ACTIONS TO TAKE:
#1 In the post about the neck lump and biopsy, how many fine needle aspirations did the doctor take?
#2 Write what comes next in the post about the neck lump and biopsy, continuing from its final sentence.

EXCERPTED PASSAGE:

• • • • •

Saturday, June 29, 2013

Part 2: What do you mean I have Cancer

I had the very same lump checked by an Otolaryngologist several years before in the quickest appointment I ever experienced, this doctor placed his hand on the lump, and a few seconds later said that it was nothing more than a prominent artery and that I had nothing to worry about, all was good.  I figured this second appointment would go just as quickly –what did I know. I made my way to the office and was introduced to my new Otolaryngologist, a kind and gentle man. He conducted his physical examination of my neck, throat, ears, nose and eyes, describing everything he was doing as he examined me. He also asked me several questions as part of the examination. He then explained that we needed to go to another room so that he could ultra-sound my neck. He took his time narrating each step he took--I felt confident that I was in good hands. I didn't give it much thought; remember my entire focus had been on my daughter. About an hour into the appointment my doctor pointed out that he needed to take sample biopsies --At the time, I thought okay, if that's what you need to do, let's take some biopsies. He explained that he first needed to stick me in the neck with a needle in four places to numb my neck area. I'm not going to lie, this was extremely painful and we hadn't even started the biopsy extraction yet. I became extremely nervous at this point. Once the actual procedure started, Doctor took seven fine needle aspirations and even though I was nervous, this part did not hurt, and that's probably because my neck was numb. By this time, I was beginning to wonder if I should be worried. Doctor told me he had to first send the biopsies to southern California for analysis; results should be back within a week. My poor (and patient) daughter had sat waiting in the waiting room for nearly two hours while I was at this appointment. Let the waiting begin.....

• • • • •

DATASET SECTION:
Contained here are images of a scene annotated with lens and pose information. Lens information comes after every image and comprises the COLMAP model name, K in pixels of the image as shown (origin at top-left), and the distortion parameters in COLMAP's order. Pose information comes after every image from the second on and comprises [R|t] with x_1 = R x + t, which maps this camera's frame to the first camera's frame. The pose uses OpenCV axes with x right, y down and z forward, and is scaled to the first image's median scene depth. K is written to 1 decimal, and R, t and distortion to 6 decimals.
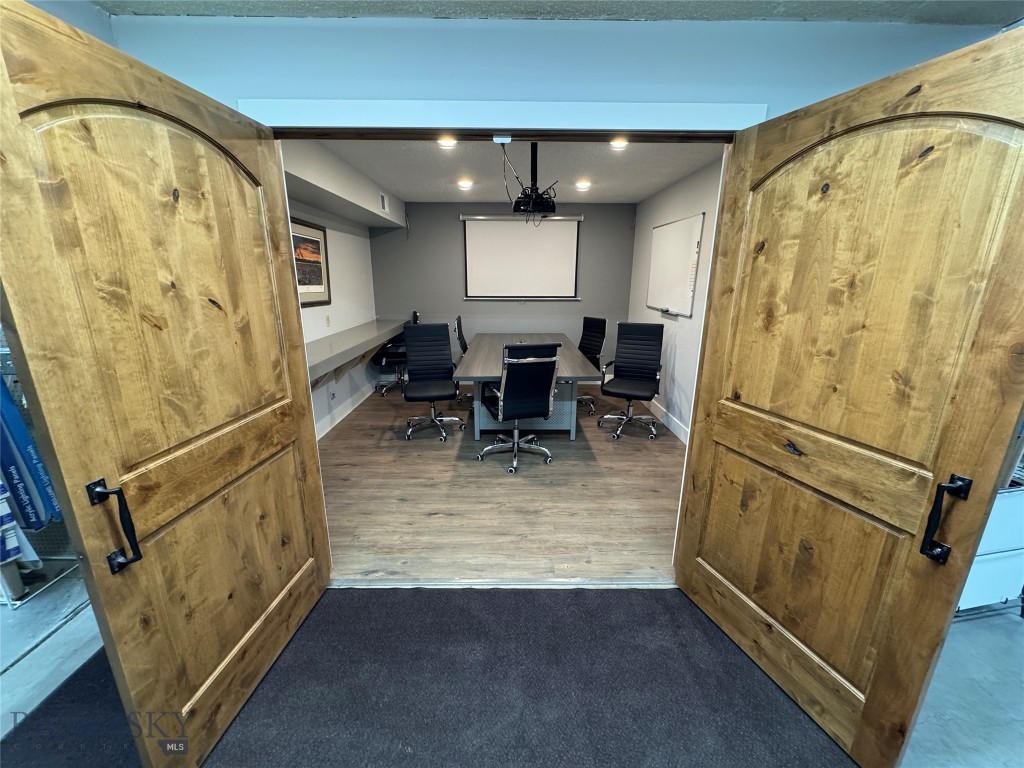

• • • • •

ANSWERS:
#1 Seven.

#2
And waiting we did –we waited five long days for the results. During the wait, I kept as busy as I possibly could; it was during this time that my daughter and granddaughter returned back to their home. We put a plan in place where I would check in on her several times a day by phone, run any errands needed, stop by the house once a day to check in, and take my daughter to all of her doctor's appointments. We worked out a system that worked something like this, my daughter would text before she got into the tub and then again when she got out so I knew she was okay. Finally, after patiently waiting, the results call came when my doctor phoned from his car the moment he received the results himself. He calmly told me that I have Thyroid Cancer. To be precise, I have Papillary Carcinoma of the Thyroid metastasized to my lymph. I was completely unfamiliar with Thyroid cancer having never heard of it. Is it treatable? Will I die from it? Doctor assured me that it was highly treatable. Okay, phew, that's good news. I asked him what the next steps were, to which, he provided that the next step was to schedule a two hour meeting with him to go over all the options, to discuss his recommendation and to develop a comprehensive medical plan and action plan. He recommended bringing a family member to the meeting. My oldest daughter lives in Las Vegas with her family and it wasn't so easy for her to make arrangements to come for the doctor's appointment, so my two younger daughters were nominated to accompany me to the appointment. I am so thankful they were present because there was this enormous amount of information thrown at us. Surgery was scheduled to occur in two weeks; with an MRI scheduled one week before. You see it was still unknown to what degree the cancer had spread, but the doctor had a good idea that the lymph up the right side of my neck to behind my right ear were more likely than not, cancer. The MRI would help the surgeon properly plan the surgery. There were a couple of small tumors on the left-side of my neck, as well as a few tumors found near my right collar bone –later X-rays showed a few concerning spots in my left lung, but the doctor was not too concerned believing that the radiation treatment I would receive later would take care of any small questionable tumors and spots.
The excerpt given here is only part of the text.